- Born: Jonathan Reiss 1966 (age 59–60) New York City, New York, USA
- Education: Yeshivat Shaalvim, Yeshiva University (BA), Yale University (J.D)
- Occupations: Lawyer, Dean, Rabbi
- Spouse: Mindy Reiss

= Yona Reiss =

American rabbi (born 1966)

Yona (Jonathan) Reiss (born 1966 in New York City) is an American rabbi, Torah scholar, attorney, lecturer, and jurist, and the current Av Beth Din of the Chicago Rabbinical Council (cRc).
From 2008 to 2013 Reiss was the Max and Marion Grill Dean of Rabbi Isaac Elchanan Theological Seminary (RIETS). From 1998 to 2008 he was Director of the Beth Din of America.

==Education==
Reiss attended the Yeshiva University High School for Boys in New York. Later, he learned in Yeshivat Shaalvim in Israel before graduating summa cum laude from Yeshiva University in 1987 with a BA in philosophy. He also learned briefly in Yeshivat Har Etzion and Ponevezh Yeshiva. Reiss was privileged to maintain close relationships with some of the greatest Torah luminaries of his generation including Rav Gedalia Dov Schwartz ztl, Rav Aharon Lichtenstein ztl, Rav Moshe David Tendler ztl, Rav Zevulun Charlop ztl, Rav Yoel Schwartz ztl, Rav Nota Greenblatt ztl, and is a student of yblc"t Rav Hershel Schachter shlita and Rav Mordechai Willig shlita. He received his rabbinic ordination from RIETS (Rabbi Issac Elchanan Theological Seminary) in 1991, where he also earned the distinction of Yadin Yadin later in 2002. He received his J.D. from Yale Law School in 1992, and served as a senior editor of the Yale Law Journal.

==Career==

From 1992 to 1998, Reiss worked as an associate at the international law firm of Cleary Gottlieb Steen & Hamilton in New York City. He maintained an association with the firm until 1999. He is a member of the New York State Bar Association, and was a certified mediator for the City of New York court system, and was a member of the Family and Divorce Mediation Council for New York.

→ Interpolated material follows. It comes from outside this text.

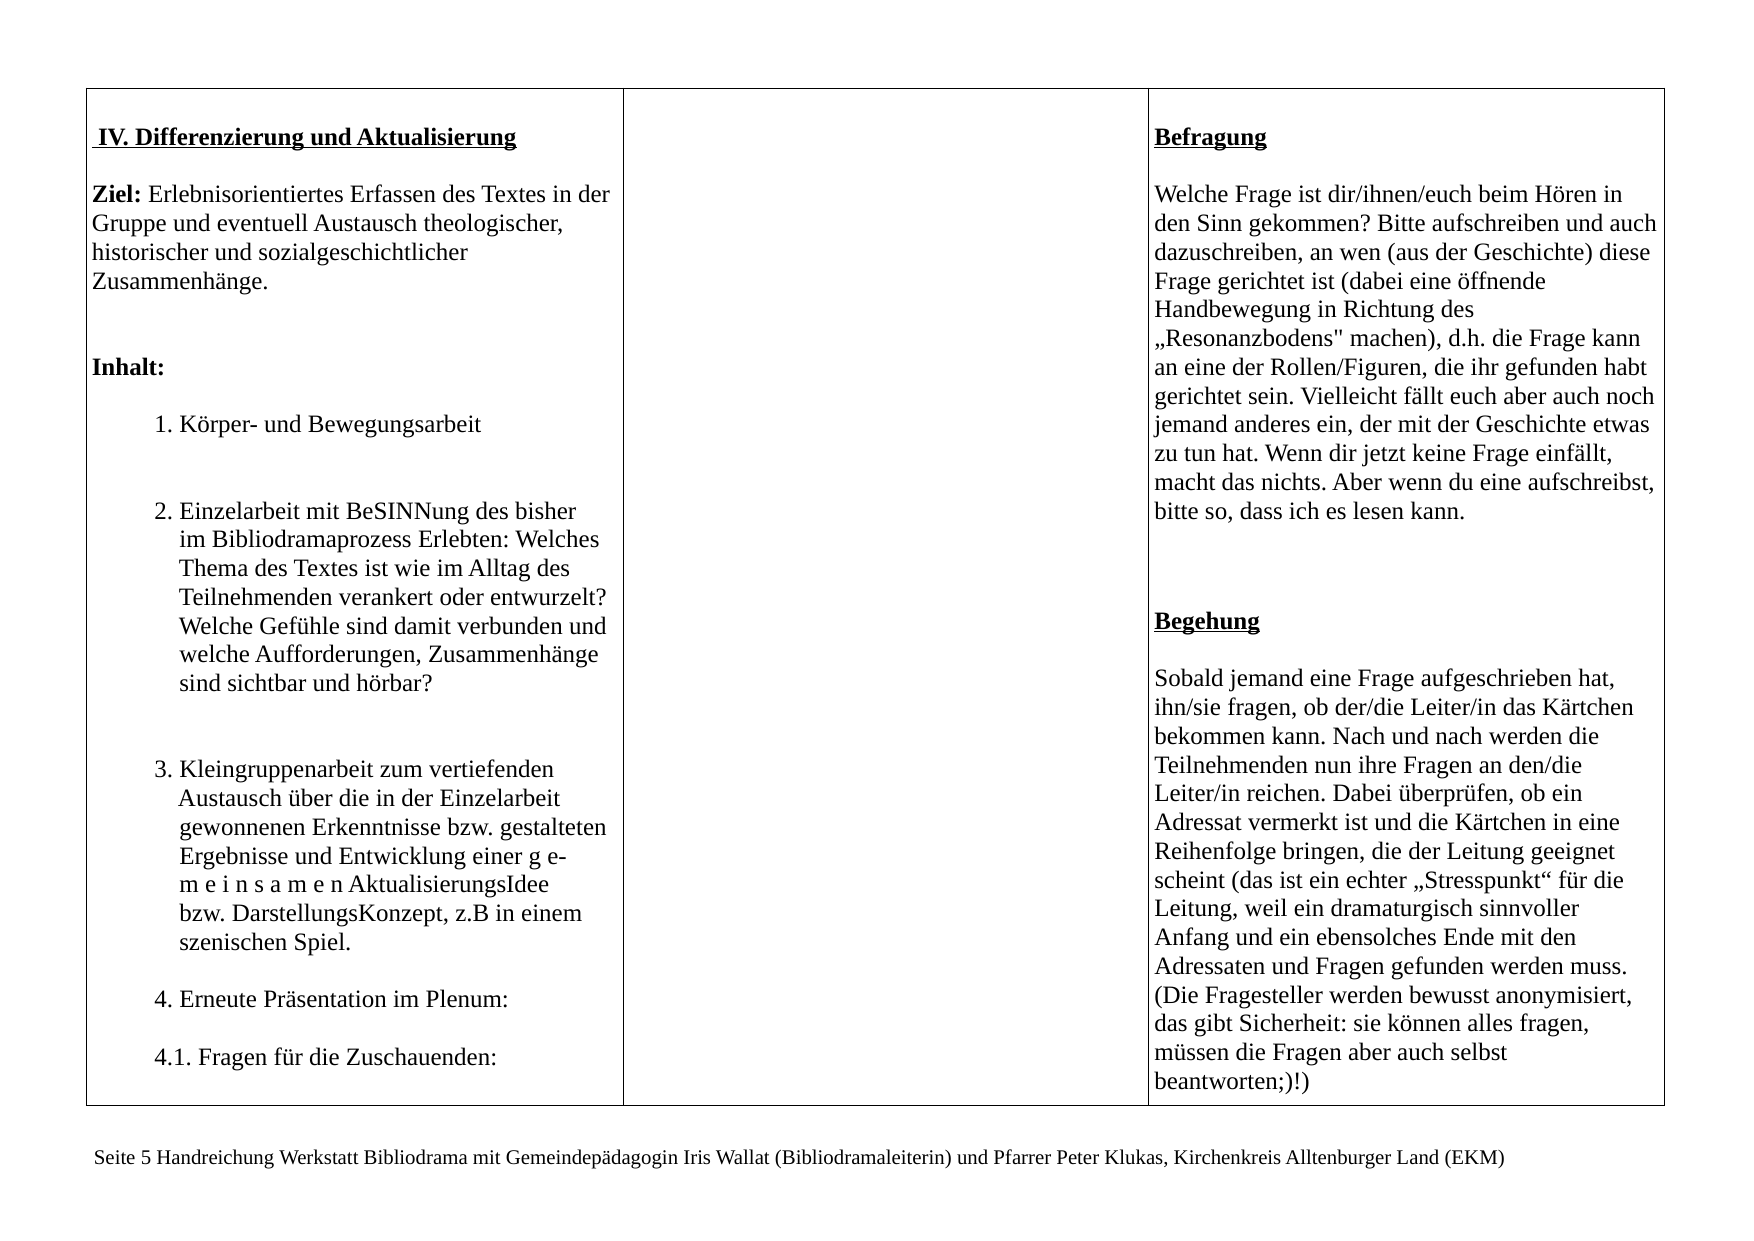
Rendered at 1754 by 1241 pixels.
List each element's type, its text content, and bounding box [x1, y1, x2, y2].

table_cell IV. Differenzierung und Aktualisierung Ziel: Erlebnisorientiertes Erfassen des Textes in der Gruppe und eventuell Austausch theologischer, historischer und sozialgeschichtlicher Zusammenhänge. Inhalt: 1. Körper- und Bewegungsarbeit 2. Einzelarbeit mit BeSINNung des bisher im Bibliodramaprozess Erlebten: Welches Thema des Textes ist wie im Alltag des Teilnehmenden verankert oder entwurzelt? Welche Gefühle sind damit verbunden und welche Aufforderungen, Zusammenhänge sind sichtbar und hörbar? 3. Kleingruppenarbeit zum vertiefenden Austausch über die in der Einzelarbeit gewonnenen Erkenntnisse bzw. gestalteten Ergebnisse und Entwicklung einer g e- m e i n s a m e n AktualisierungsIdee bzw. DarstellungsKonzept, z.B in einem szenischen Spiel. 4. Erneute Präsentation im Plenum: 4.1. Fragen für die Zuschauenden: Was haben wir gesehen? Was haben wir gefühlt? Wie deuten wir das? 4.2. Fragen für die Spielenden: Was haben wir gespielt? Was wollten wir zeigen? 4.3. DIE Frage für ALLE: Was erkennen wir jetzt gemeinsam? Das Gesehene, Gespürte und Erkannte wird vom Einzelnen für die Gruppen in den TextRaum hinein ausgesprochen!!! [87, 89, 623, 1105]
table_cell [624, 89, 1148, 1105]
table_cell Befragung Welche Frage ist dir/ihnen/euch beim Hören in den Sinn gekommen? Bitte aufschreiben und auch dazuschreiben, an wen (aus der Geschichte) diese Frage gerichtet ist (dabei eine öffnende Handbewegung in Richtung des „Resonanzbodens" machen), d.h. die Frage kann an eine der Rollen/Figuren, die ihr gefunden habt gerichtet sein. Vielleicht fällt euch aber auch noch jemand anderes ein, der mit der Geschichte etwas zu tun hat. Wenn dir jetzt keine Frage einfällt, macht das nichts. Aber wenn du eine aufschreibst, bitte so, dass ich es lesen kann. Begehung Sobald jemand eine Frage aufgeschrieben hat, ihn/sie fragen, ob der/die Leiter/in das Kärtchen bekommen kann. Nach und nach werden die Teilnehmenden nun ihre Fragen an den/die Leiter/in reichen. Dabei überprüfen, ob ein Adressat vermerkt ist und die Kärtchen in eine Reihenfolge bringen, die der Leitung geeignet scheint (das ist ein echter „Stresspunkt“ für die Leitung, weil ein dramaturgisch sinnvoller Anfang und ein ebensolches Ende mit den Adressaten und Fragen gefunden werden muss. (Die Fragesteller werden bewusst anonymisiert, das gibt Sicherheit: sie können alles fragen, müssen die Fragen aber auch selbst beantworten;)!) [1149, 89, 1664, 1105]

In 1998, Reiss assumed the position of Director of the Beth Din of America, a position he served until 2008, when he was appointed the Dean of Rabbi Isaac Elchonon Theological Seminary (RIETS).
Reiss serves on the editorial board of Tradition magazine. A frequent writer on a variety of topics relating to both Jewish and secular law, he has published widely in Jewish publications, as well as in the Wall Street Journal and New York Law Journal.

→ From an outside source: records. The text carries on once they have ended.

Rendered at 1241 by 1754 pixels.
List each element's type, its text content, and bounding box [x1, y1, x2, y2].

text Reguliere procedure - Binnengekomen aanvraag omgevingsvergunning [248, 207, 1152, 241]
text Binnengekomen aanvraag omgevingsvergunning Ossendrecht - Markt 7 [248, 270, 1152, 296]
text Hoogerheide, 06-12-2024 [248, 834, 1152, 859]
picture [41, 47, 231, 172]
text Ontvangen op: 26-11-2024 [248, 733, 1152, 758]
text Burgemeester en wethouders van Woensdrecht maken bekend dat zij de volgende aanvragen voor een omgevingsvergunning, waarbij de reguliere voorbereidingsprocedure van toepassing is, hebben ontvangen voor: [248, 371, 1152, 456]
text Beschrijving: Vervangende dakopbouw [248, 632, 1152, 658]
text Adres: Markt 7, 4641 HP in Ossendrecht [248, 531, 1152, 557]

In 2013, Reiss stepped down as Dean at Yeshiva University and assumed the position of Rosh Yeshiva. He was succeeded by Rabbi Menachem Penner. Since 2013, Reiss serves as the Av Beth Din of the Chicago Rabbinical Council. He is also the executive authority who makes final decisions with regards to the CRC's kosher supervision service.

==Personal life==

Reiss and his wife Mindy have five sons and a daughter and live in Chicago, IL. Reiss is the son of Harry Reiss, a Rockland County town councilman who taught at Yeshiva University and Rockland Community College.